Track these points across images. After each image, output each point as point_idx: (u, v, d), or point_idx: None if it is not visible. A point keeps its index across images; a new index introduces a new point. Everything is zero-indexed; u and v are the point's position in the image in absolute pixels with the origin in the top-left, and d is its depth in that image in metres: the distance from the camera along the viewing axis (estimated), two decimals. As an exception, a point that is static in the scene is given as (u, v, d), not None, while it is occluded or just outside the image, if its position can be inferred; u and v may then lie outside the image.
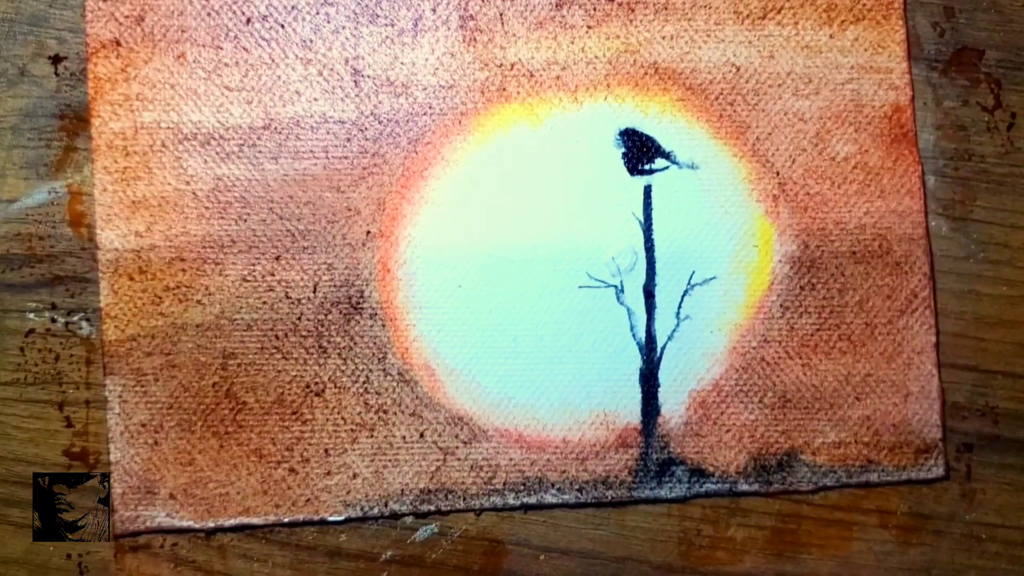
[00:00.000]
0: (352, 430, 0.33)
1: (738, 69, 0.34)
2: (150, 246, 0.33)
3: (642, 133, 0.34)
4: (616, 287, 0.34)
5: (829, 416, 0.33)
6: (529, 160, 0.34)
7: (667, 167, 0.34)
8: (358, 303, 0.33)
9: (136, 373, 0.33)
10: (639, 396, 0.33)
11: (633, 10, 0.34)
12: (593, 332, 0.33)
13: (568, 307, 0.33)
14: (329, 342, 0.33)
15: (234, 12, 0.33)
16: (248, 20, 0.33)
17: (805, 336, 0.34)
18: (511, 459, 0.33)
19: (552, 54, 0.34)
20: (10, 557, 0.33)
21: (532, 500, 0.33)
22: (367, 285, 0.33)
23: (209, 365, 0.33)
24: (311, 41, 0.34)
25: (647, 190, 0.34)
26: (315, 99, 0.33)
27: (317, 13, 0.34)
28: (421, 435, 0.33)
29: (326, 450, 0.33)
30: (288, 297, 0.33)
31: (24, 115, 0.33)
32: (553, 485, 0.33)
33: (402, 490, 0.33)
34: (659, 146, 0.34)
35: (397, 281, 0.33)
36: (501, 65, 0.34)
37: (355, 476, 0.33)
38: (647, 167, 0.34)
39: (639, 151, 0.34)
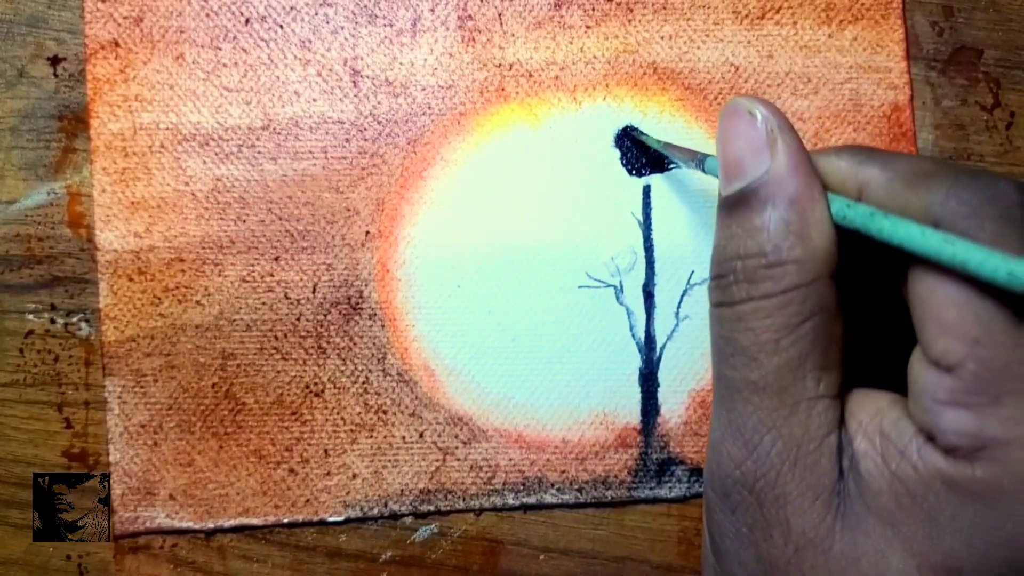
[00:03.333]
0: (351, 430, 0.33)
1: (737, 69, 0.34)
2: (149, 247, 0.33)
3: (641, 133, 0.34)
4: (615, 287, 0.34)
5: (829, 416, 0.33)
6: (528, 160, 0.34)
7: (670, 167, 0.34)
8: (357, 303, 0.33)
9: (135, 374, 0.33)
10: (638, 396, 0.33)
11: (632, 10, 0.34)
12: (592, 332, 0.33)
13: (567, 307, 0.33)
14: (328, 342, 0.33)
15: (233, 13, 0.33)
16: (247, 21, 0.33)
17: (804, 336, 0.34)
18: (510, 459, 0.33)
19: (551, 54, 0.34)
20: (9, 558, 0.33)
21: (531, 500, 0.33)
22: (366, 285, 0.33)
23: (208, 366, 0.33)
24: (310, 42, 0.34)
25: (646, 190, 0.34)
26: (314, 99, 0.33)
27: (316, 14, 0.34)
28: (420, 435, 0.33)
29: (325, 451, 0.33)
30: (287, 298, 0.33)
31: (23, 116, 0.33)
32: (552, 485, 0.33)
33: (401, 490, 0.33)
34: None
35: (396, 281, 0.33)
36: (500, 65, 0.34)
37: (354, 476, 0.33)
38: (647, 168, 0.34)
39: (638, 151, 0.34)
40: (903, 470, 0.22)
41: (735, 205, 0.24)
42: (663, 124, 0.34)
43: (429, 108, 0.34)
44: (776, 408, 0.23)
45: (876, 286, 0.25)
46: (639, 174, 0.34)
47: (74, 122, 0.33)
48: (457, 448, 0.33)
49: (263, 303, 0.33)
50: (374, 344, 0.33)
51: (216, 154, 0.33)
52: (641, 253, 0.34)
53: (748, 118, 0.24)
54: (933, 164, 0.23)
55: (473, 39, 0.34)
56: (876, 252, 0.24)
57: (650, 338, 0.34)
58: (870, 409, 0.23)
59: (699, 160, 0.29)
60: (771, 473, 0.23)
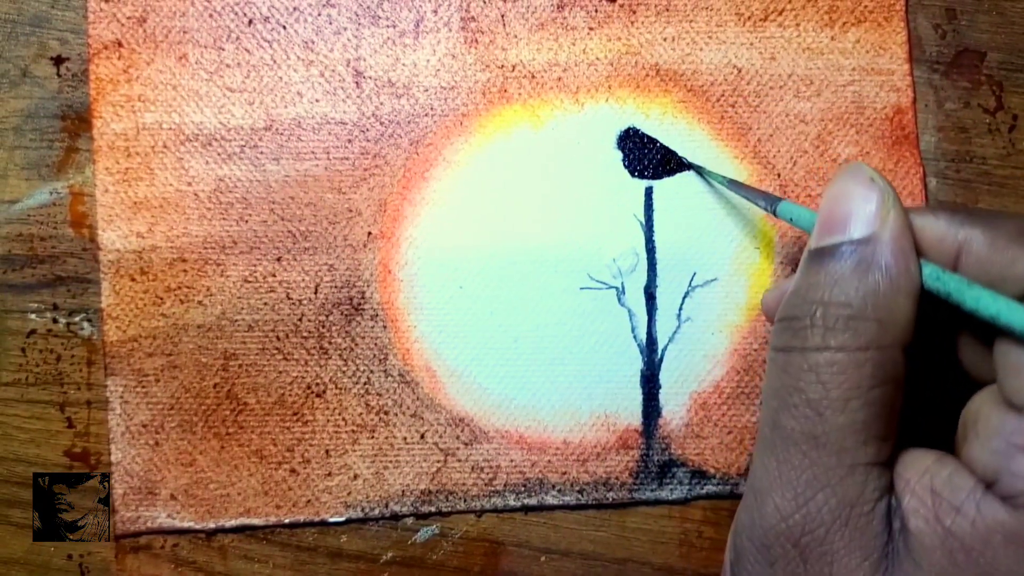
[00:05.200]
0: (353, 431, 0.33)
1: (739, 71, 0.34)
2: (151, 247, 0.33)
3: (643, 134, 0.34)
4: (617, 288, 0.34)
5: (830, 418, 0.33)
6: (530, 161, 0.34)
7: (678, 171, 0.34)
8: (359, 304, 0.33)
9: (137, 374, 0.33)
10: (640, 397, 0.33)
11: (635, 12, 0.34)
12: (594, 333, 0.33)
13: (569, 308, 0.33)
14: (330, 343, 0.33)
15: (236, 13, 0.33)
16: (250, 21, 0.34)
17: (806, 338, 0.34)
18: (512, 460, 0.33)
19: (553, 55, 0.34)
20: (11, 557, 0.33)
21: (533, 501, 0.33)
22: (368, 286, 0.33)
23: (210, 366, 0.33)
24: (313, 42, 0.34)
25: (648, 191, 0.34)
26: (316, 100, 0.33)
27: (319, 14, 0.34)
28: (422, 436, 0.33)
29: (327, 451, 0.33)
30: (289, 298, 0.33)
31: (26, 116, 0.33)
32: (554, 486, 0.33)
33: (403, 491, 0.33)
34: (663, 147, 0.34)
35: (398, 282, 0.33)
36: (502, 66, 0.34)
37: (356, 477, 0.33)
38: (649, 170, 0.34)
39: (640, 153, 0.34)
40: (958, 526, 0.22)
41: (825, 255, 0.24)
42: (665, 126, 0.34)
43: (431, 109, 0.34)
44: (834, 467, 0.23)
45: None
46: (641, 176, 0.34)
47: (77, 122, 0.33)
48: (458, 449, 0.33)
49: (265, 303, 0.33)
50: (376, 345, 0.33)
51: (219, 154, 0.33)
52: (643, 255, 0.34)
53: (868, 183, 0.24)
54: None
55: (476, 40, 0.34)
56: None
57: (652, 340, 0.34)
58: (918, 468, 0.23)
59: (770, 203, 0.29)
60: (820, 530, 0.23)
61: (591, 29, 0.34)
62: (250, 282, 0.33)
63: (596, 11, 0.34)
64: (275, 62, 0.33)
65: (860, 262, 0.23)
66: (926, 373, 0.26)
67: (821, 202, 0.25)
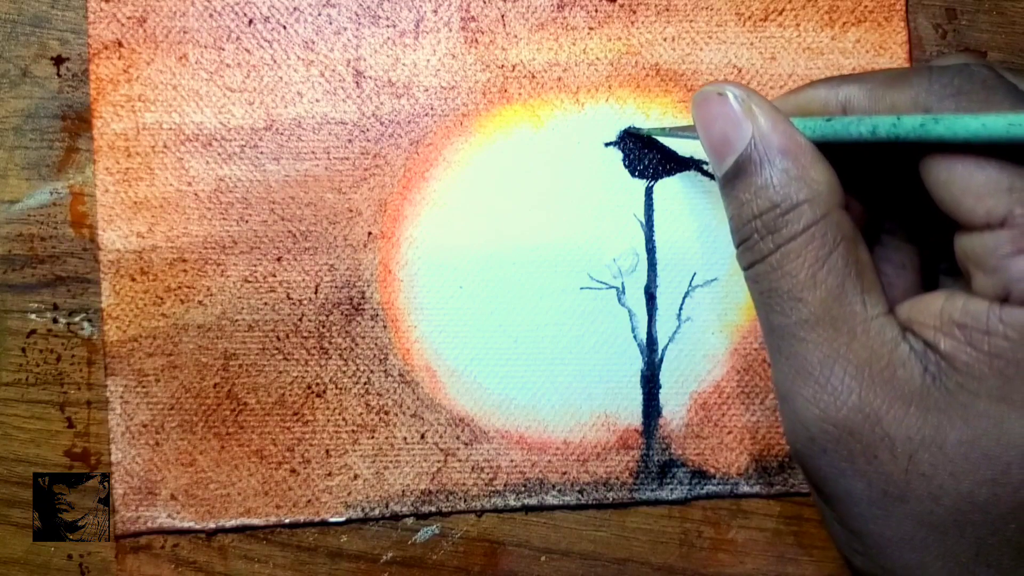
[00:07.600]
0: (353, 431, 0.33)
1: (740, 71, 0.34)
2: (152, 247, 0.33)
3: (638, 129, 0.34)
4: (617, 288, 0.34)
5: (830, 418, 0.33)
6: (530, 161, 0.34)
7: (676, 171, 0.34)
8: (359, 304, 0.33)
9: (137, 374, 0.33)
10: (640, 397, 0.33)
11: (635, 12, 0.34)
12: (594, 333, 0.33)
13: (569, 308, 0.33)
14: (330, 343, 0.33)
15: (236, 13, 0.33)
16: (250, 21, 0.34)
17: (806, 338, 0.34)
18: (512, 460, 0.33)
19: (554, 55, 0.34)
20: (11, 557, 0.33)
21: (533, 501, 0.33)
22: (368, 286, 0.33)
23: (210, 366, 0.33)
24: (313, 42, 0.34)
25: (648, 191, 0.34)
26: (317, 100, 0.33)
27: (319, 14, 0.34)
28: (422, 436, 0.33)
29: (327, 451, 0.33)
30: (289, 298, 0.33)
31: (26, 116, 0.33)
32: (554, 486, 0.33)
33: (403, 491, 0.33)
34: (663, 147, 0.34)
35: (398, 282, 0.33)
36: (503, 66, 0.34)
37: (356, 477, 0.33)
38: (650, 169, 0.34)
39: (640, 152, 0.34)
40: (997, 345, 0.23)
41: (735, 177, 0.26)
42: (666, 126, 0.34)
43: (432, 109, 0.34)
44: (834, 338, 0.24)
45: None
46: (641, 176, 0.34)
47: (77, 122, 0.33)
48: (458, 449, 0.33)
49: (265, 303, 0.33)
50: (376, 345, 0.33)
51: (219, 154, 0.33)
52: (643, 255, 0.34)
53: (719, 99, 0.26)
54: (902, 68, 0.26)
55: (476, 40, 0.34)
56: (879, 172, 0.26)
57: (652, 340, 0.34)
58: (932, 312, 0.24)
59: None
60: (852, 398, 0.24)
61: (591, 29, 0.34)
62: (250, 282, 0.33)
63: (596, 11, 0.34)
64: (275, 62, 0.33)
65: (759, 164, 0.25)
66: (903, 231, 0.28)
67: (701, 140, 0.27)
_ _ _ _ _
WORK INSTRUCTION:
Only the text is to be copied: please reproduce the records exactly and drop the pictures.

ANSWER SPACE:
Track these points across images. After each image, output each point as point_idx: (u, v, d), or point_idx: None if it is not visible. A point keeps its index across images; a new index introduces a new point. Everything is zero-indexed; u and v are the point's position in the image in absolute pixels with the origin in the top-left, and d is its depth in that image in metres: the distance from the camera along the viewing axis (estimated), two decimals. As an exception, a point that is static in the scene is given as (u, v, d), not None, while it is occluded or just outside the image, if its position can be inferred; u and v may then lie outside the image.
[00:00.000]
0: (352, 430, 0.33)
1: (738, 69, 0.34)
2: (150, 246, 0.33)
3: (642, 133, 0.34)
4: (616, 287, 0.34)
5: (829, 416, 0.33)
6: (529, 160, 0.34)
7: (667, 167, 0.34)
8: (358, 303, 0.33)
9: (136, 373, 0.33)
10: (639, 396, 0.33)
11: (633, 10, 0.34)
12: (593, 332, 0.33)
13: (568, 307, 0.33)
14: (329, 342, 0.33)
15: (234, 12, 0.33)
16: (248, 20, 0.33)
17: (805, 336, 0.34)
18: (511, 459, 0.33)
19: (552, 54, 0.34)
20: (10, 557, 0.33)
21: (532, 500, 0.33)
22: (367, 285, 0.33)
23: (209, 365, 0.33)
24: (311, 41, 0.34)
25: (647, 190, 0.34)
26: (315, 99, 0.33)
27: (317, 13, 0.34)
28: (421, 435, 0.33)
29: (326, 450, 0.33)
30: (288, 297, 0.33)
31: (24, 115, 0.33)
32: (553, 485, 0.33)
33: (402, 490, 0.33)
34: (659, 146, 0.34)
35: (397, 281, 0.33)
36: (501, 65, 0.34)
37: (355, 476, 0.33)
38: (647, 167, 0.34)
39: (639, 151, 0.34)
[00:03.333]
0: (351, 430, 0.33)
1: (737, 69, 0.34)
2: (149, 247, 0.33)
3: (641, 133, 0.34)
4: (615, 287, 0.34)
5: (829, 416, 0.33)
6: (528, 160, 0.34)
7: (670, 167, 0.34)
8: (357, 303, 0.33)
9: (135, 374, 0.33)
10: (638, 396, 0.33)
11: (632, 10, 0.34)
12: (592, 332, 0.33)
13: (567, 307, 0.33)
14: (328, 342, 0.33)
15: (233, 13, 0.33)
16: (247, 21, 0.33)
17: (804, 336, 0.34)
18: (510, 459, 0.33)
19: (551, 54, 0.34)
20: (9, 558, 0.33)
21: (531, 500, 0.33)
22: (366, 285, 0.33)
23: (208, 366, 0.33)
24: (310, 42, 0.34)
25: (646, 190, 0.34)
26: (314, 99, 0.33)
27: (316, 14, 0.34)
28: (420, 435, 0.33)
29: (325, 451, 0.33)
30: (287, 298, 0.33)
31: (23, 116, 0.33)
32: (552, 485, 0.33)
33: (401, 490, 0.33)
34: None
35: (396, 281, 0.33)
36: (500, 65, 0.34)
37: (354, 476, 0.33)
38: (647, 168, 0.34)
39: (638, 151, 0.34)
40: (903, 470, 0.22)
41: (735, 205, 0.24)
42: (663, 124, 0.34)
43: (429, 108, 0.34)
44: (776, 408, 0.23)
45: (876, 286, 0.25)
46: (639, 174, 0.34)
47: (74, 122, 0.33)
48: (457, 448, 0.33)
49: (263, 303, 0.33)
50: (374, 344, 0.33)
51: (216, 154, 0.33)
52: (641, 253, 0.34)
53: (748, 118, 0.24)
54: (933, 164, 0.23)
55: (473, 39, 0.34)
56: (876, 252, 0.24)
57: (650, 338, 0.34)
58: (870, 409, 0.23)
59: (699, 160, 0.29)
60: (771, 473, 0.23)
[00:05.200]
0: (353, 431, 0.33)
1: (739, 71, 0.34)
2: (151, 247, 0.33)
3: (643, 134, 0.34)
4: (617, 288, 0.34)
5: (830, 418, 0.33)
6: (530, 161, 0.34)
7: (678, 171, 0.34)
8: (359, 304, 0.33)
9: (137, 374, 0.33)
10: (640, 397, 0.33)
11: (635, 12, 0.34)
12: (594, 333, 0.33)
13: (569, 308, 0.33)
14: (330, 343, 0.33)
15: (236, 13, 0.33)
16: (250, 21, 0.34)
17: (806, 338, 0.34)
18: (512, 460, 0.33)
19: (553, 55, 0.34)
20: (11, 557, 0.33)
21: (533, 501, 0.33)
22: (368, 286, 0.33)
23: (210, 366, 0.33)
24: (313, 42, 0.34)
25: (648, 191, 0.34)
26: (316, 100, 0.33)
27: (319, 14, 0.34)
28: (422, 436, 0.33)
29: (327, 451, 0.33)
30: (289, 298, 0.33)
31: (26, 116, 0.33)
32: (554, 486, 0.33)
33: (403, 491, 0.33)
34: (663, 147, 0.34)
35: (398, 282, 0.33)
36: (502, 66, 0.34)
37: (356, 477, 0.33)
38: (649, 170, 0.34)
39: (640, 153, 0.34)
40: (958, 526, 0.22)
41: (825, 255, 0.24)
42: (665, 126, 0.34)
43: (431, 109, 0.34)
44: (834, 467, 0.23)
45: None
46: (641, 176, 0.34)
47: (77, 122, 0.33)
48: (458, 449, 0.33)
49: (265, 303, 0.33)
50: (376, 345, 0.33)
51: (219, 154, 0.33)
52: (643, 255, 0.34)
53: (868, 183, 0.24)
54: None
55: (476, 40, 0.34)
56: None
57: (652, 340, 0.34)
58: (918, 468, 0.23)
59: (770, 203, 0.29)
60: (820, 530, 0.23)
61: (591, 29, 0.34)
62: (250, 282, 0.33)
63: (596, 11, 0.34)
64: (275, 62, 0.33)
65: (860, 262, 0.23)
66: (926, 373, 0.26)
67: (821, 202, 0.25)
[00:07.600]
0: (353, 431, 0.33)
1: (740, 71, 0.34)
2: (152, 247, 0.33)
3: (638, 129, 0.34)
4: (617, 288, 0.34)
5: (830, 418, 0.33)
6: (530, 161, 0.34)
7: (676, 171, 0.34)
8: (359, 304, 0.33)
9: (137, 374, 0.33)
10: (640, 397, 0.33)
11: (635, 12, 0.34)
12: (594, 333, 0.33)
13: (569, 308, 0.33)
14: (330, 343, 0.33)
15: (236, 13, 0.33)
16: (250, 21, 0.34)
17: (806, 338, 0.34)
18: (512, 460, 0.33)
19: (554, 55, 0.34)
20: (11, 557, 0.33)
21: (533, 501, 0.33)
22: (368, 286, 0.33)
23: (210, 366, 0.33)
24: (313, 42, 0.34)
25: (648, 191, 0.34)
26: (317, 100, 0.33)
27: (319, 14, 0.34)
28: (422, 436, 0.33)
29: (327, 451, 0.33)
30: (289, 298, 0.33)
31: (26, 116, 0.33)
32: (554, 486, 0.33)
33: (403, 491, 0.33)
34: (663, 147, 0.34)
35: (398, 282, 0.33)
36: (503, 66, 0.34)
37: (356, 477, 0.33)
38: (650, 169, 0.34)
39: (640, 152, 0.34)
40: (997, 345, 0.23)
41: (735, 177, 0.26)
42: (666, 126, 0.34)
43: (432, 109, 0.34)
44: (834, 338, 0.24)
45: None
46: (641, 176, 0.34)
47: (77, 122, 0.33)
48: (458, 449, 0.33)
49: (265, 303, 0.33)
50: (376, 345, 0.33)
51: (219, 154, 0.33)
52: (643, 255, 0.34)
53: (719, 99, 0.26)
54: (902, 68, 0.26)
55: (476, 40, 0.34)
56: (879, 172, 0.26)
57: (652, 340, 0.34)
58: (932, 312, 0.24)
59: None
60: (852, 398, 0.24)
61: (591, 29, 0.34)
62: (250, 282, 0.33)
63: (596, 11, 0.34)
64: (275, 62, 0.33)
65: (759, 164, 0.25)
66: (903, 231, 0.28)
67: (701, 140, 0.27)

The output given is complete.